The sixth figure is a working example illustrating a schematic diagram of retrofitting a conventional PET system into a DuPECT system.

The seventh figure shows the detection method of the DuPECT system modified by the pinhole collimator in the conventional PET system.

The eighth diagram is a working example illustrating a schematic diagram of incorporating a slot module detector to convert SPECT to a DuPECT system.

The ninth figure is a schematic diagram applied to thyroid tomography.

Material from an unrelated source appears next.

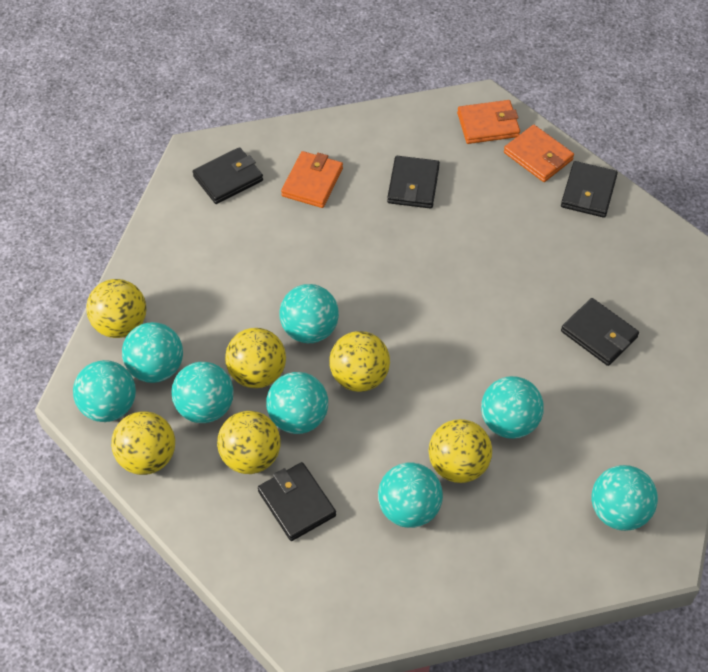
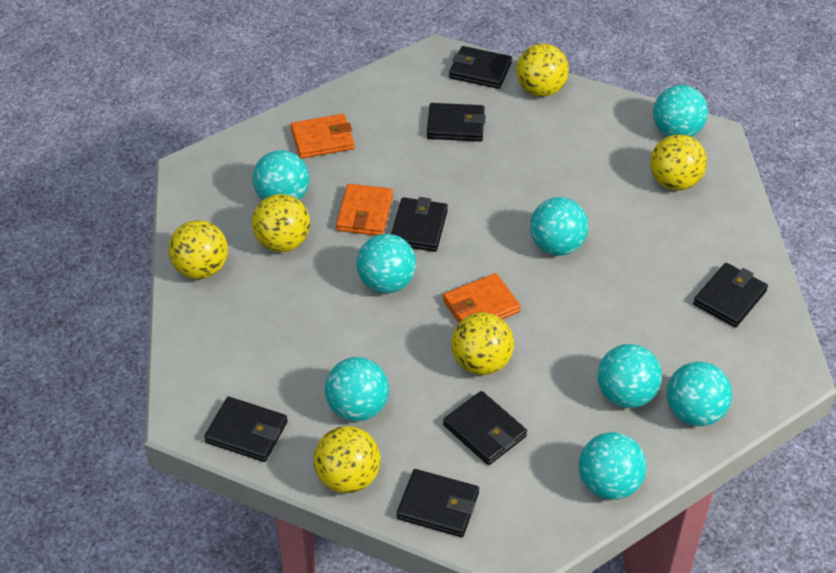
black wallet: [193,147,263,204] [258,462,336,541] [387,156,440,209] [561,161,618,218] [561,298,639,366] = 5 -> [204,397,288,462] [391,197,448,252] [397,469,479,537] [427,103,486,142] [443,391,527,465] [449,46,512,89] [693,263,768,327] = 7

The tenth figure is a schematic diagram applied to a breast tomography.

10. . . DuPECT system

11. . . Module detector

20. . . Same circuit

twenty one. . . Analyte

twenty two. . . isotope

P. . . Photon signal

Claims (7)

A two-photon emission tomography system that uses an isotope to emit at least two photons during a decay process, the system comprising a plurality of module detectors connected by a same circuit; the module detector comprises a A collimator is used to define a signal trajectory of an incident photon; during scanning of an object, the module detector is disposed around the object according to the shape of the object. The two-photon emission tomography system of claim 1, wherein the module detector comprises a slit collimator as a slot module detector. The two-photon emission tomography system of claim 1, wherein the module detector comprises a hole type collimator as a one-hole module detector. The two-photon emission tomography system of claim 2, wherein the hole collimator is a pinhole collimator. The two-photon emission tomography system of claim 2, wherein the hole collimator is a focusing collimator. The two-photon emission tomography system of claim 2, wherein the hole collimator is a parallel collimator. The two-photon emission tomography system of claim 1, wherein the modular detector is a detection loop.